QUESTIONS:
1 > Which episode titles are named in the episode afterthoughts post?
2 > Pick up the episode afterthoughts post after its last bullet and carry it on.

Okay, I’m a little tired and slightly grumpy this weekend so I’m going to keep this short and simple with a ‘solid bulleted list!’

RAYOR as always.

Afterthoughts from Deep Breath:

  • Missy. What the hell. I hear rumours — sweet, sweet rumours — that she may be the Master on some level. I’m also seeing a resemblance to Madame Kevarian: are we back to another splinter group of the Mother Church?
  • Re-used set from The Girl Who Waited. Also what the hell. Also please dear Dagon don’t make me go back there, Steve.
  • Gave your pocketwatch to a tramp, huh? Interesting choice. Probably not a good one but — interesting.

Afterthoughts from Into the Dalek:

  • Coal Hill School. Jesus-fucking-God. Is Clara going to open a shop at 76 Totters Lane next? (And was I the only one half-hoping that when she opened the stationary cupboard for the second time she’d be in 1963? Or thereabouts?)
  • Danny. Can we keep him?
  • Journey. Can we keep her, too? Please?

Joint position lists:

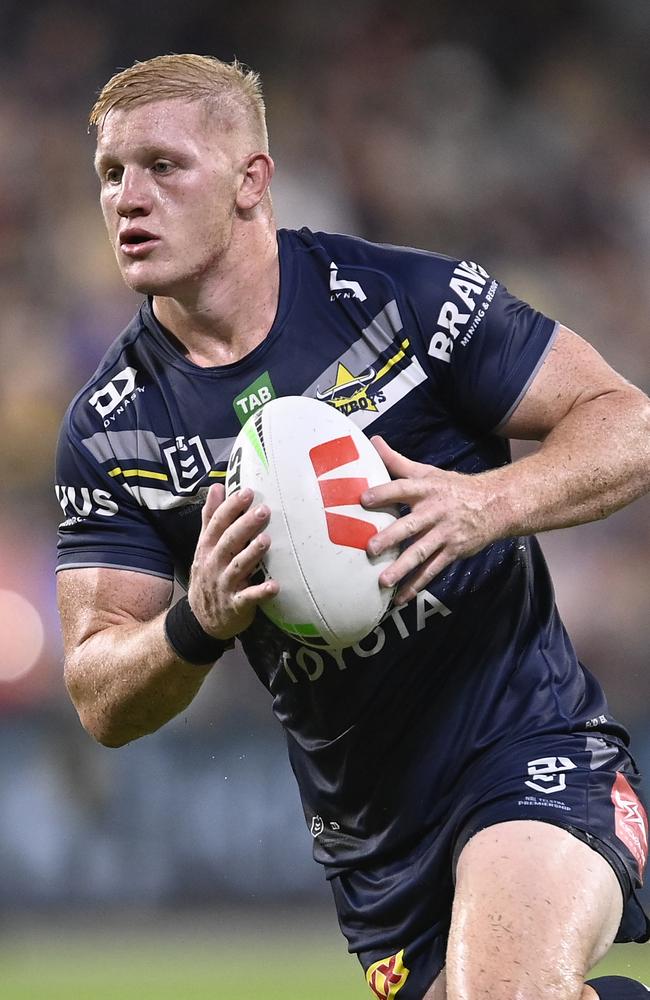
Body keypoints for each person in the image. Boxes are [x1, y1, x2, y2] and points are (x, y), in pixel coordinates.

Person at [55, 54, 650, 1000]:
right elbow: (96, 689)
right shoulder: (110, 426)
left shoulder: (397, 301)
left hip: (532, 749)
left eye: (164, 166)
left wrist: (481, 505)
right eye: (111, 174)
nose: (129, 197)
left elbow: (626, 421)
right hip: (376, 850)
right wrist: (194, 624)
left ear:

YOUR RESPONSES:
1 > Deep Breath, Into the Dalek, The Girl Who Waited

2 >
  • Is the Doctor a good man. Well — no. I thought we settled this back in season 6.
  • Clara gettin’ fiesty. Yeah, bring it on! Much better than the dewy-eyed look.

Um, and that’s kind of it, sorry. My brain is feeling rather like fudge. If I think of anything else, I’ll get back to you.

An Opportunity!

So back on the Blog That Was Before This One, I was doing a Doctor Who rewatch blog commentary thing that was so far behind it wasn’t even funny. I think I bogged sometime around the end of season 6? Pretty sure I never made it to season 7. (Having checked, I guess I didn’t even make it to the middle of 6. Oy.)

Anyway, I really want to go back and finish it at some point because it was a lot of fun but that would also mean re-watching episodes that kinda hurt the first time and, post-Trenzalore, might leave scratch marks. And since I find myself in the really unusual position of actually being caught up with a show (seriously, this never happens), I thought I’d simply skip ahead and talk about Deep Breath.

A couple of disclaimers just to make sure we all know the ground rules.

If you hate Moffatt, we are unlikely to be friends. If you stopped watching when David Tennant left, then why did you even read this far? And if you think Peter Capaldi is ‘too old,’ go. the hell. away.

Have we all got that? Good. I don’t want to have to repeat myself. And, no, I will not talk with you about the Bechdel test or that godawful infographic that did the rounds this summer.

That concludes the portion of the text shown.